There is absolutely no reason for a legitimate piece of software to download itself from a remote site and reinstall/restart every 15 seconds to 5 minutes. This is how PunkBuster works right now with its PnkBstrA.exe and PnkBstrB.exe services. PnkBstrA.exe will redownload, reinstall, and restart PnkBsterB.exe periodically while in a game “protected” by PunkBuster. If anything goes wrong PnkBstrA.exe will kick the user from a server and give a error in the 13xxxxxx range. PnkBstrB.exe is what actually looks for hackers/cheaters and kicks them. PunkBuster also looks for unknown APIs and will kick you if it finds any, this is the issue it has with Windows 7.

“Why are you playing games on a beta OS?” What’s the point of a beta OS? To test things, that’s the point of beta releases. By playing, or rather try to play, a game I’m testing Windows 7. Since I built a new (for me) computer that is running Windows 7 (64bit), there really is no going back to XP (I do not have Win XP 64bit edition). My gaming is limited to offline games, any Valve title, or Test Drive Unlimited. Basically, anything that doesn’t depend on the horribly broken PunkBuster.

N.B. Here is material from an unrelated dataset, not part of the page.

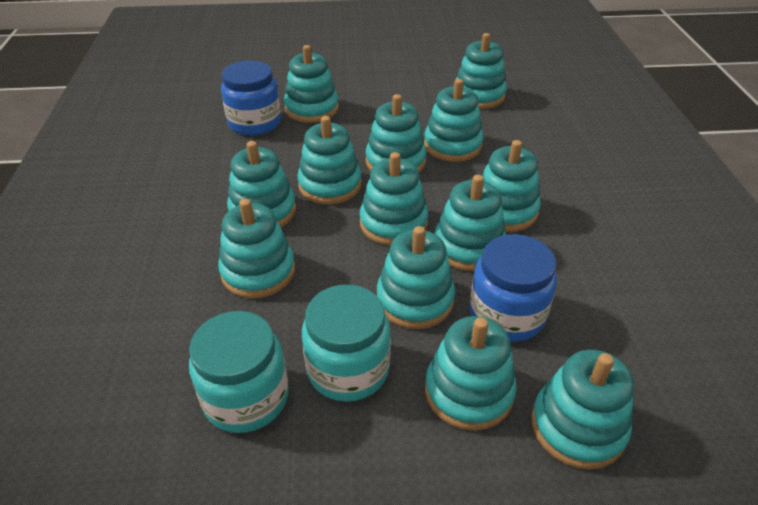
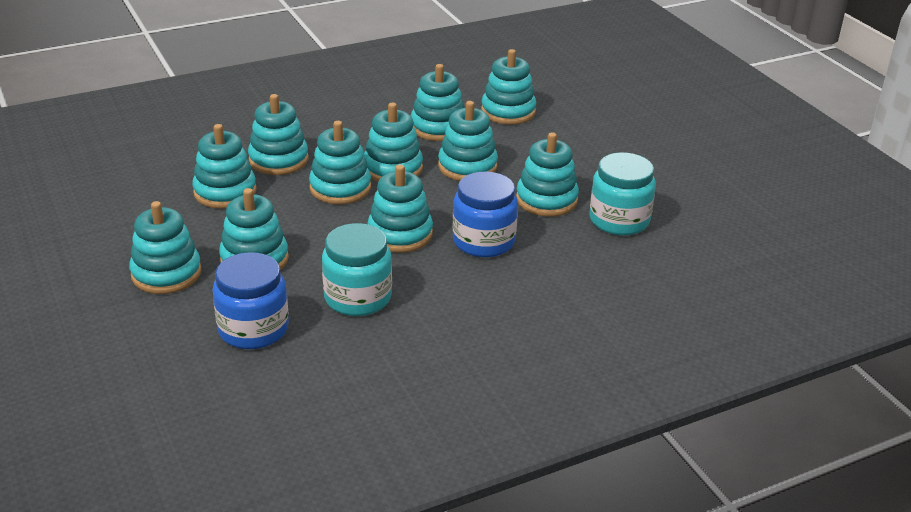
turquoise stacking toy: 13 -> 11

The real shame is that Even Balance has not made any visible effort towards supporting Windows 7. The beta is very solid, a release candidate should be out soon, and at that time the Windows 7 “API” will be “locked” and Punk Buster should be able to be updated to work with Windows 7. If, upon public release of Windows 7, PunkBuster still does not work properly, I’d like to see a someone bring a class action lawsuit against Even Balance for negligence (yes, PunkBuster has angered me to that point).